His contract expires at the end of the year and there is reason to believe that by the time Esiason, 34, is ready to resume his quarterback duties, Kotite finally may have decided to turn the sputtering offense over to Foley. The Jets released their previous future hope, Jeff Blake, without giving him a chance to demonstrate his abilities and Blake now is the sixth-rated passer in the AFC. There may be no better time to see what Foley, whom Pete Carroll and the previous coaching staff preferred over Blake, can do. After compiling a 1-6 record that includes a mauling by an expansion team, the Jets have little left to lose.
"I understand the realities [of the situation]," Esiason said. "But my first concern is getting healthy. If when I do come back they're playing Foley, so be it. That's a decision the coaches will have to make. I can't accelerate the healing process to fight against it."
Esiason said he was told that the rate of recovery from such an accident for someone in a normal job ranged from 4-8 weeks. Because he was an athlete in otherwise superb condition, he said the term was reduced by half. Surveying his audience, he couldn't resist a jab. "They said if I was a reporter," he concluded, "it would take about 12 weeks."
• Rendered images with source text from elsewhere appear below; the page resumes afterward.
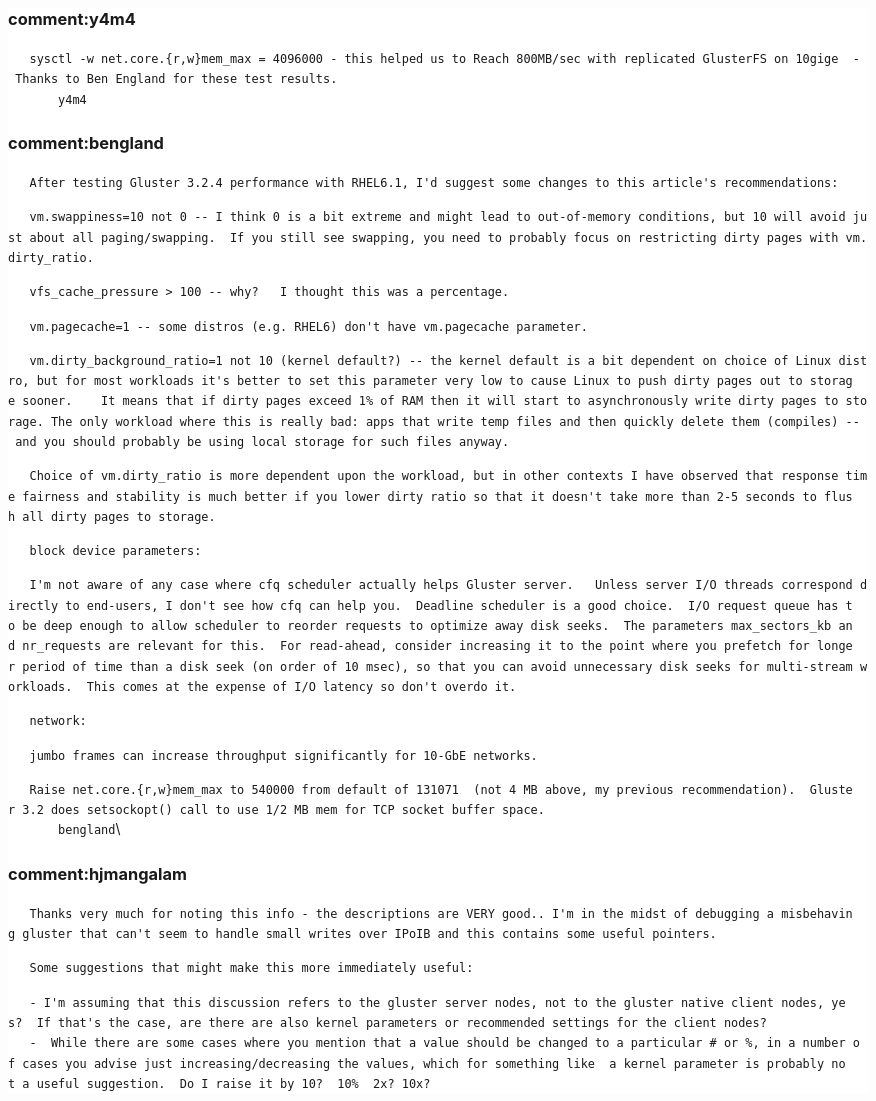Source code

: ### comment:y4m4

`   sysctl -w net.core.{r,w}mem_max = 4096000 - this helped us to Reach 800MB/sec with replicated GlusterFS on 10gige  - Thanks to Ben England for these test results. `\
`       y4m4`

### comment:bengland

`   After testing Gluster 3.2.4 performance with RHEL6.1, I'd suggest some changes to this article's recommendations:`

`   vm.swappiness=10 not 0 -- I think 0 is a bit extreme and might lead to out-of-memory conditions, but 10 will avoid just about all paging/swapping.  If you still see swapping, you need to probably focus on restricting dirty pages with vm.dirty_ratio.`

`   vfs_cache_pressure > 100 -- why?   I thought this was a percentage.`

`   vm.pagecache=1 -- some distros (e.g. RHEL6) don't have vm.pagecache parameter. `

`   vm.dirty_background_ratio=1 not 10 (kernel default?) -- the kernel default is a bit dependent on choice of Linux distro, but for most workloads it's better to set this parameter very low to cause Linux to push dirty pages out to storage sooner.    It means that if dirty pages exceed 1% of RAM then it will start to asynchronously write dirty pages to storage. The only workload where this is really bad: apps that write temp files and then quickly delete them (compiles) -- and you should probably be using local storage for such files anyway. `

`   Choice of vm.dirty_ratio is more dependent upon the workload, but in other contexts I have observed that response time fairness and stability is much better if you lower dirty ratio so that it doesn't take more than 2-5 seconds to flush all dirty pages to storage. `

`   block device parameters:`

`   I'm not aware of any case where cfq scheduler actually helps Gluster server.   Unless server I/O threads correspond directly to end-users, I don't see how cfq can help you.  Deadline scheduler is a good choice.  I/O request queue has to be deep enough to allow scheduler to reorder requests to optimize away disk seeks.  The parameters max_sectors_kb and nr_requests are relevant for this.  For read-ahead, consider increasing it to the point where you prefetch for longer period of time than a disk seek (on order of 10 msec), so that you can avoid unnecessary disk seeks for multi-stream workloads.  This comes at the expense of I/O latency so don't overdo it.`

`   network:`

`   jumbo frames can increase throughput significantly for 10-GbE networks.`

`   Raise net.core.{r,w}mem_max to 540000 from default of 131071  (not 4 MB above, my previous recommendation).  Gluster 3.2 does setsockopt() call to use 1/2 MB mem for TCP socket buffer space.`\
`       bengland`\

### comment:hjmangalam

`   Thanks very much for noting this info - the descriptions are VERY good.. I'm in the midst of debugging a misbehaving gluster that can't seem to handle small writes over IPoIB and this contains some useful pointers.`

`   Some suggestions that might make this more immediately useful:`

`   - I'm assuming that this discussion refers to the gluster server nodes, not to the gluster native client nodes, yes?  If that's the case, are there are also kernel parameters or recommended settings for the client nodes?`\
`   -  While there are some cases where you mention that a value should be changed to a particular # or %, in a number of cases you advise just increasing/decreasing the values, which for something like  a kernel parameter is probably not a useful suggestion.  Do I raise it by 10?  10%  2x? 10x?  `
Clearly, the man was not at wit's end. Nor did he wish to dwell on the potential implications of his protracted absence. His three seasons with the Jets have been marked by constant turmoil and diminishing returns. With three coaches and three offensive systems in three years as well as the death of the general manager who initiated the trade that brought him home from Cincinnati, it's fair to say his career in New York has been less than idyllic. Finishing up on the sidelines is not something he chooses to ponder at this time.
"I think it's too early to discuss," Esiason said. "I've said through the tough times and through the good times I've always wanted to be a Jet."
He doesn't know if the feeling is mutual, whether the franchise will want him beyond this year if Kotite decides to finally employ the "R" word and admit that the Jets are rebuilding. It was largely as a result of his association with Bruce Coslet that he is a Jet today and Coslet is ancient history by now, one of a legion of coaches who failed to overcome the organization's tendency to self-destruct. The real question, of course, is whether it makes any difference who starts at quarterback for a team that is bereft of talent at so many positions.
"To be honest," he said, "you could trade for Troy Aikman this Friday, put him in Sunday and have the same results. One guy is not going to make the difference. Even if you brought in Deion Sanders -- because he's apparently the one player who can win a Super Bowl by himself -- that ain't happening here. When you look at films, you see the same mistakes over and over."
Esiason didn't have to look at the films this week. He saw the fiasco against Carolina on television, which offered a new but not improved perspective of the team's problems. The Jets have become the NFL's version of the Keystone Kops, chasing opponents into the far end zone with madcap zeal. The shovel pass that Panthers linebacker Sam Mills intercepted and returned for a touchdown could have been the centerpiece of a Mack Sennett two-reeler.
"There's nothing worse for a player who hasn't played criticizing players who did play," the sidelined quarterback said. "I felt as bad Monday morning as I would have if I had played."
Actually worse, if you took his physical woes into consideration. "I'm just not there 100 percent," he said this week. But did he have advice for Foley when and if the second-year player was granted his first start?
"I'd say, 'Don't play so well, I want my job back,' " Esiason $H replied, glib as ever. "Nah, I wouldn't tell him that." But he did express concern for Foley's mental health if he walked into a situation like the one confronting the team right now. "You don't want to leave Glenn with a lasting impression of failure when he first gets on the football field."
Too many Jets already have been afflicted.